# Selected text
=======

Re: [PATCH 1/3] of/pci/dma: fix DMA configuration for PCI masters

From: Robin Murphy
Date: Fri May 05 2017 - 11:25:45 EST


On 04/05/17 19:41, Oza Oza wrote:
[...]
>>> 5) leaves scope of adding PCI flag handling for inbound memory
>>> by the new function.
>>
>> Which flags would ever actually matter? DMA windows aren't going to be
>> to config or I/O space, so the memory type can be assumed, and the
>> 32/64-bit distinction is irrelevant as it's not a relocatable BAR;
>> DMA-able system memory isn't going to be read-sensitive, so the
>> prefetchable flag shouldn't matter; and not being a BAR none of the
>> others would be relevant either.
>>
>
> Thanks Robin; for your reply and attention:
>
> agree with you, at present it would not matter,
> but it does not mean that we do not scope it to make it matter in future.
>
> now where it could matter:
> there is Relaxed Ordering for inbound memory for PCI.
> According to standard, Relaxed Ordering (RO) bit can be set only for
> Memory requests and completions (if present in the original request).

=======

# Given exercise 1
Update the listing from its first line up to and including the line with "line at (1132, 69): none -> present", replacing "dashed" with "broken" and leaving everything else as it is. Give only those lines.
This listing is unrelated to the PCI DMA patch discussion.

Collection entries

=======

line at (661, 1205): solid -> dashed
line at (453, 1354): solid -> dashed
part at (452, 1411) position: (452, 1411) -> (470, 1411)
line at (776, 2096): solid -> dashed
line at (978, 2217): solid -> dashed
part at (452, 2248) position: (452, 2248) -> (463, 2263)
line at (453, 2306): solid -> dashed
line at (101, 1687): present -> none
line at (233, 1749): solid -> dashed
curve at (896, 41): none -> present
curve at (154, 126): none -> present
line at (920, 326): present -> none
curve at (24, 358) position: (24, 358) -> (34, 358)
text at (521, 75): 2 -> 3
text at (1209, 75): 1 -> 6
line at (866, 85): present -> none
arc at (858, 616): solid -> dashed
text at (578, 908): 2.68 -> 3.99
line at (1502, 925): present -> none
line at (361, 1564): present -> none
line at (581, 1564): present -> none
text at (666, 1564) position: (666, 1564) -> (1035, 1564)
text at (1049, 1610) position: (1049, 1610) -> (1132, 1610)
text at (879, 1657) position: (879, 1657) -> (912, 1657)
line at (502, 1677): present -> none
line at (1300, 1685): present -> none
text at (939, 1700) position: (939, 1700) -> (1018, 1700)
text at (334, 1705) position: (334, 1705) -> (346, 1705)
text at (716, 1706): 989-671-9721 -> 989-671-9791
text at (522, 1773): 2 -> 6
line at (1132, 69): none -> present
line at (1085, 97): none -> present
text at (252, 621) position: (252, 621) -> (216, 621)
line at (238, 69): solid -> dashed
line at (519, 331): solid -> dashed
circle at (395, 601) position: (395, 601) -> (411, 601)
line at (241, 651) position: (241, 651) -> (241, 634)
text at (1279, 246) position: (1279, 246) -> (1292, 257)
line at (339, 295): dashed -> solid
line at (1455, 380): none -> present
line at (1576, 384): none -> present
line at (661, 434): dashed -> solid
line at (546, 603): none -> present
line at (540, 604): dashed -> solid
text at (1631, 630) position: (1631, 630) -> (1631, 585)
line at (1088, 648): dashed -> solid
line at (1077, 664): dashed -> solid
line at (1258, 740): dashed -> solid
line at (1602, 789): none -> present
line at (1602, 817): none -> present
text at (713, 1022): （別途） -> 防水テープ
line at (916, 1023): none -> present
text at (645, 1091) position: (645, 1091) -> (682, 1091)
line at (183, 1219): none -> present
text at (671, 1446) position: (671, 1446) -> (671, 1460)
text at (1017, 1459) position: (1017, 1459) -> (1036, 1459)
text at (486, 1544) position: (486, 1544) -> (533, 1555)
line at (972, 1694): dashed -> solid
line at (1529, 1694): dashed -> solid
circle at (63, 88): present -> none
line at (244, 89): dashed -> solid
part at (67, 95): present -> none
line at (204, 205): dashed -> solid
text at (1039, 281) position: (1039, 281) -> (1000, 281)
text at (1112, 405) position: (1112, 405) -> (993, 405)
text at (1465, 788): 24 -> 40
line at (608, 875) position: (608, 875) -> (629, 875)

=======

# Given exercise 2
Write a continuation of the PCI DMA patch discussion, starting right after its last line.

# Exercise response 1
line at (661, 1205): solid -> broken
line at (453, 1354): solid -> broken
part at (452, 1411) position: (452, 1411) -> (470, 1411)
line at (776, 2096): solid -> broken
line at (978, 2217): solid -> broken
part at (452, 2248) position: (452, 2248) -> (463, 2263)
line at (453, 2306): solid -> broken
line at (101, 1687): present -> none
line at (233, 1749): solid -> broken
curve at (896, 41): none -> present
curve at (154, 126): none -> present
line at (920, 326): present -> none
curve at (24, 358) position: (24, 358) -> (34, 358)
text at (521, 75): 2 -> 3
text at (1209, 75): 1 -> 6
line at (866, 85): present -> none
arc at (858, 616): solid -> broken
text at (578, 908): 2.68 -> 3.99
line at (1502, 925): present -> none
line at (361, 1564): present -> none
line at (581, 1564): present -> none
text at (666, 1564) position: (666, 1564) -> (1035, 1564)
text at (1049, 1610) position: (1049, 1610) -> (1132, 1610)
text at (879, 1657) position: (879, 1657) -> (912, 1657)
line at (502, 1677): present -> none
line at (1300, 1685): present -> none
text at (939, 1700) position: (939, 1700) -> (1018, 1700)
text at (334, 1705) position: (334, 1705) -> (346, 1705)
text at (716, 1706): 989-671-9721 -> 989-671-9791
text at (522, 1773): 2 -> 6
line at (1132, 69): none -> present

# Exercise response 2
> Also, according to transaction ordering rules, I/O and configuration
> requests can still be re-ordered ahead of each other.
> and we would like to make use of it.
> for e.g. lets say we mark memory as Relaxed Ordered with flag.
> the special about this memory is incoming PCI transactions can be
> reordered and rest memory has to be strongly ordered.

Please look at "PCI Bus Binding to: IEEE Std 1275-1994 Standard for Boot
(Initialization Configuration) Firmware" (as referenced in DTSpec) and
explain how PCIe Relaxed Order has anything to do with the DT binding.

> how it our SOC would make use of this is out of scope for the
> discussion at this point of time, but I am just bringing in the
> idea/point how flags could be useful
> for inbound memory, since we would not like throw-away flags completely.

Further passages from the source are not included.